Die Amygdala vergrößert sich. Die Amygdala ist das Zentrum im Gehirn für Stress, für negative Emotionen, für Angst. Wenn die sich vergrößert und aktiver wird, werden wir noch sensibler für negative Emotionen. Sie kennen das: Wenn Sie gestresst sind und Sie dann noch jemand ärgert, explodieren sie. Wenn Sie schon nervös sind und dann jemand etwas Kritisches zu Ihnen sagt, nehmen Sie das viel negativer wahr als wenn sie vorher ausgeruht und gut gelaunt waren. Man gerät in eine Negativspirale, wird immer sensibler für Stressoren und immer schneller gereizt. Der Serotoninspiegel sinkt. Serotonin ist ein Neurotransmitter, der für unsere emotionale Balance wichtig ist, also für Ausgeglichenheit, dafür, dass man sich wohlfühlt, gute Laune hat, mental stabil ist. Das ist ein Teufelskreis. Man muss verstehen, dass kurzfristiger Stress gut ist, dass aber alles, was länger als eine Stunde anhält, unseren Körper schädigt. Gehirnareale schrumpfen, wenn wir Dauerstress ausgesetzt sind. Dieser Effekt ist übrigens bei Frauen stärker als bei Männern. Also muss man den Stress stoppen.
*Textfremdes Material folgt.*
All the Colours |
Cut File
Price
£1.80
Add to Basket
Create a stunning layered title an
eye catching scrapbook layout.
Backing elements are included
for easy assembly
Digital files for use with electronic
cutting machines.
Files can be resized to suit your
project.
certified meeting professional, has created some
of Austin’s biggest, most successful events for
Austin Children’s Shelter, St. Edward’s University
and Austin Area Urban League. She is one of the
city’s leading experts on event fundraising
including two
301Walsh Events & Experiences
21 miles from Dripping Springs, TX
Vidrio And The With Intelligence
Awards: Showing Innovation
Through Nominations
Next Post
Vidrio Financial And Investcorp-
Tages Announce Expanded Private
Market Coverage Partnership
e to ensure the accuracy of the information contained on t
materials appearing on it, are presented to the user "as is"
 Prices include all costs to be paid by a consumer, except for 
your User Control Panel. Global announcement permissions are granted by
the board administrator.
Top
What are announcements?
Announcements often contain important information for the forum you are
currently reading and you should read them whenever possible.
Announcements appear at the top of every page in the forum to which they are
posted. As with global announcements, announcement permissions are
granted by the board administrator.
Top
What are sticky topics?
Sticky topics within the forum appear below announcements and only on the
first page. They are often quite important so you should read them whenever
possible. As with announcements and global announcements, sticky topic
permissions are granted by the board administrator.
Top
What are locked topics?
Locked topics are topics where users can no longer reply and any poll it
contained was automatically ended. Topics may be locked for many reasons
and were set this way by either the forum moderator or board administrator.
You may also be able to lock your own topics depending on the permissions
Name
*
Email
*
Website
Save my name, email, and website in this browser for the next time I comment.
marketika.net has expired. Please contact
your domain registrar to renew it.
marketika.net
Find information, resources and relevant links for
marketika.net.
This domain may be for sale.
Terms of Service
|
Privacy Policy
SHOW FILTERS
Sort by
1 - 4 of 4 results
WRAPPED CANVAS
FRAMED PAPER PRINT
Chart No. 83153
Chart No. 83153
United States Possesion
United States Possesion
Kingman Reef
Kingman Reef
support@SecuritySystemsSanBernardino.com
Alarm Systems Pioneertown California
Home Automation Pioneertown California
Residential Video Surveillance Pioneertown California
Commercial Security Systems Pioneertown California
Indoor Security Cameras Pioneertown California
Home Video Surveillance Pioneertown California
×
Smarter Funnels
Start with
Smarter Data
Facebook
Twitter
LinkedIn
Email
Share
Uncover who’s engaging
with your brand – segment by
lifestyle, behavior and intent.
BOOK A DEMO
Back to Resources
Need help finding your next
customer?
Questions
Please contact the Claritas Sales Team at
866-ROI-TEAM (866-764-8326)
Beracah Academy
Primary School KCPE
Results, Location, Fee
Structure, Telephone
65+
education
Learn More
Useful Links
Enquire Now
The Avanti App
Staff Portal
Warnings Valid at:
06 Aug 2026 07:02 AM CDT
Welche Techniken helfen da beispielsweise?

Gut ist, wenn man lernt, sich nach einer stressigen Situation aktiv zu entspannen. Mithilfe von Atemtechniken zum Beispiel. Es gibt einen direkten Zusammenhang zwischen dem Sympathikus, dem Stresssystem, dem Parasympathikus, dem Entspannungssystem, und unserem Atem. Durch unsere Atemfrequenz und Atemtiefe können wir direkt Einfluss darauf nehmen, wie gestresst wir uns fühlen. Wenn Sie für zwei, drei Minuten auf vier einatmen und auf acht ausatmen, also kürzer einatmen als ausatmen, nimmt ihr Stressniveau ab. Das wirkt sofort. Das kann man sogar in einem Meeting machen, ohne dass das jemand merkt. Eine andere Sache ist mal wieder Sport. Sport beseitigt die Stresshormone. Genau wie der Schlaf. Und man kann sein Stresssystem trainieren, indem man sich kurzfristigen Stressreizen aussetzt. Das ist ein bisschen so wie eine Immunisierung, wie eine Stressimpfung. Sie können kurze Eisbäder nehmen oder kalt duschen. Dadurch wird das Stresssystem aktiviert, und der Körper lernt, mit Stress besser umzugehen. Eine Studie hat gezeigt, dass Menschen, die zuvor in einem Eisbad waren, 530 Prozent mehr Noradrenalin, also eine sehr starke Erhöhung des positiven Stresshormons hatten, als andere. Und sie hatten etwa 250 Prozent mehr Dopamin. Hinzu kommt noch etwas anderes. Wenn Sie den Kälteschock am Morgen überstanden haben, überstehen Sie auch alle anderen Probleme am Tag. Ihre Willenskraft nimmt dadurch zu.